In the records below, render as a Markdown table the part that opens with the line containing "eption has occurred while loading" and closes with the line containing "Consult Now", both of those lines included. Use the columns Row and Line, numbering each row, and leave out blank lines and pictures.

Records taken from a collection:
▽

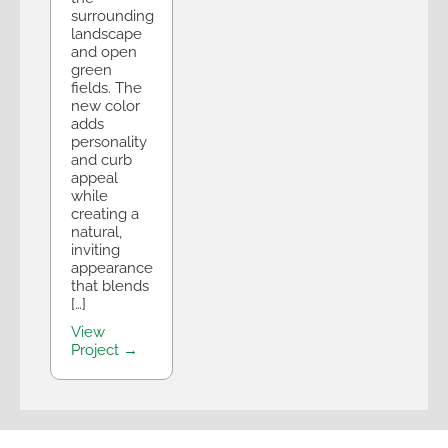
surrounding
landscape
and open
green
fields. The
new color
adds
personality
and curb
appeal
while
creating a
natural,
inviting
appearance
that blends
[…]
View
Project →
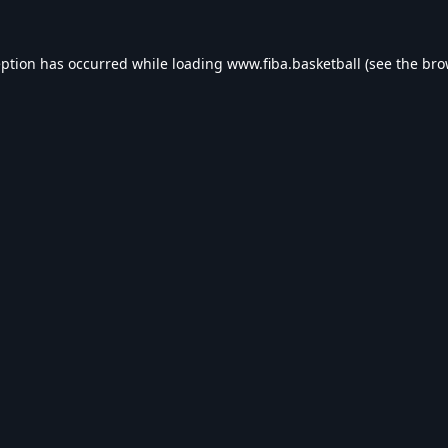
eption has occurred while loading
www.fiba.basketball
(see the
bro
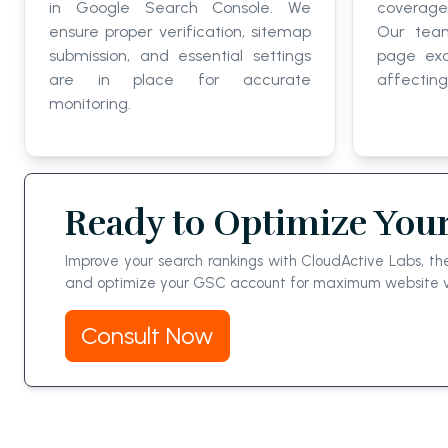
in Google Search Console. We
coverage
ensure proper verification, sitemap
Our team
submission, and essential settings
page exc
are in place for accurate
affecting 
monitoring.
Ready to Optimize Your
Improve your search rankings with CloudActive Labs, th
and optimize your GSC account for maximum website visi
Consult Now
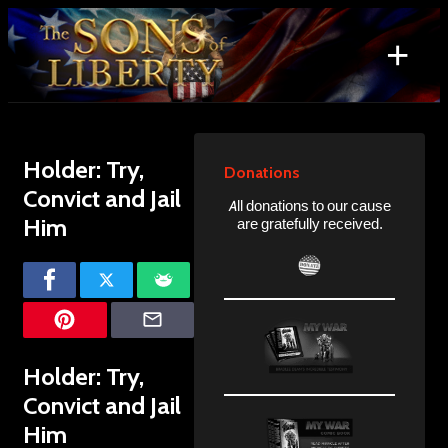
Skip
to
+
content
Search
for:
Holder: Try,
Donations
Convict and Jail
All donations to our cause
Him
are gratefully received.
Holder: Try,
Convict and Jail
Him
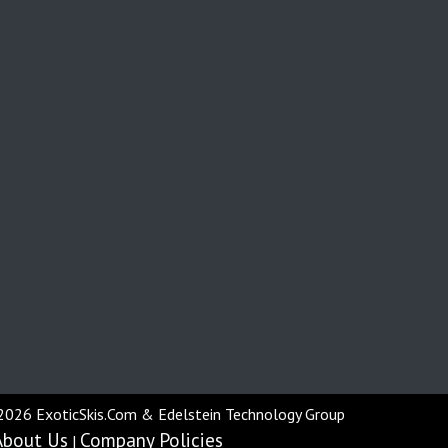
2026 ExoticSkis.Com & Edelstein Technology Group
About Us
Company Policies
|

△

◆ ANSWER SECTION:
| Row | Line |
|---|---|
| 1 | eption has occurred while loading |
| 2 | www.fiba.basketball |
| 3 | (see the |
| 4 | bro |
| 5 | in Google Search Console. We |
| 6 | coverage |
| 7 | ensure proper verification, sitemap |
| 8 | Our team |
| 9 | submission, and essential settings |
| 10 | page exc |
| 11 | are in place for accurate |
| 12 | affecting  |
| 13 | monitoring. |
| 14 | Ready to Optimize Your |
| 15 | Improve your search rankings with CloudActive Labs, th |
| 16 | and optimize your GSC account for maximum website visi |
| 17 | Consult Now |